レッサーパンダのココですが、2013年から陰部周辺の脱毛と皮膚炎を繰り返してきました。

これは、ココが陰部を床などにこすり付けることにより、陰部周辺に尿と便が付着し、そこに細菌感染が起こったことが原因であると考えられ、定期的に治療してきました。

その症状とは別に今年の春ごろから背部と脚部に脱毛が見られたため検査をしましたが、原因はわかりませんでした。8月後半には、繰り返してきた陰部周辺の脱毛と皮膚炎も見られるようになったため、麻酔下により入念な検査と治療を実施することにしました。

陰部の治療は通常通りに実施しましたが、脚部の皮膚検査の結果、ヒゼンダニの一種と思われる寄生虫が確認されました。

ヒゼンダニは疥癬症と呼ばれる皮膚病の原因となり、強いかゆみと皮膚炎をもたらします。

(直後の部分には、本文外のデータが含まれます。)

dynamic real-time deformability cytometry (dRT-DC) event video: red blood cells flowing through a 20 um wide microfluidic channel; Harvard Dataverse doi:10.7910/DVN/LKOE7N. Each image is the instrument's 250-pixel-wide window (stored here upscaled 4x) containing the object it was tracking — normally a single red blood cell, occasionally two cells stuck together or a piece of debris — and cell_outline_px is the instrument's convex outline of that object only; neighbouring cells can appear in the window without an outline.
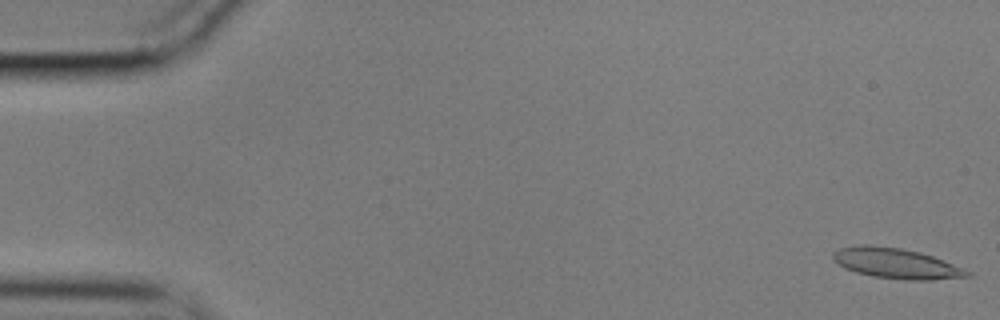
{"species": "common noctule bat (a hibernating species)", "species_latin": "Nyctalus noctula", "temperature_condition": "cold", "stored_images_in_passage": 56, "camera_frame_rate_fps": 3000, "um_per_image_px": 0.085, "animal": {"sex": "male", "body_mass_g": 17.9}, "frame": {"image": 1, "passage_image": 1, "time_ms": 0.0, "image_size_px": [1000, 320], "cell_outline_px": [[972, 276], [932, 280], [904, 280], [872, 276], [856, 272], [844, 268], [832, 260], [832, 252], [840, 248], [860, 244], [872, 244], [900, 248], [920, 252], [932, 256], [964, 268], [972, 272]], "centroid_in_image_um": [76.15, 22.38], "position_along_channel_um": 8.8, "area_um2": 23.99}}
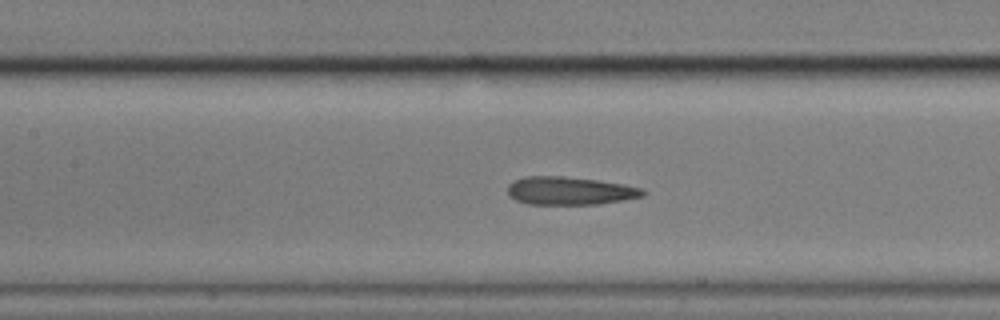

ココの脱毛の一因も疥癬による皮膚炎だと考えらえるため、現在駆虫薬による治療中です。駆虫薬を繰り返し投与することで、ヒゼンダニは死滅するため、陰部以外の脱毛について疥癬が原因であれば、次第に皮膚症状も落ち着いてくると考え、経過を観察しているところです。

ココは現在1頭で飼育しており、他のレッサーパンダに感染する可能性は低いですが、獣舎の洗浄徹底と他個体の被毛状態チェックによる感染予防を実施しています。

なお、動物のヒゼンダニが人に感染することはまれで、感染経路は直接接触によるものですので、お客様へ影響が出ることはありません。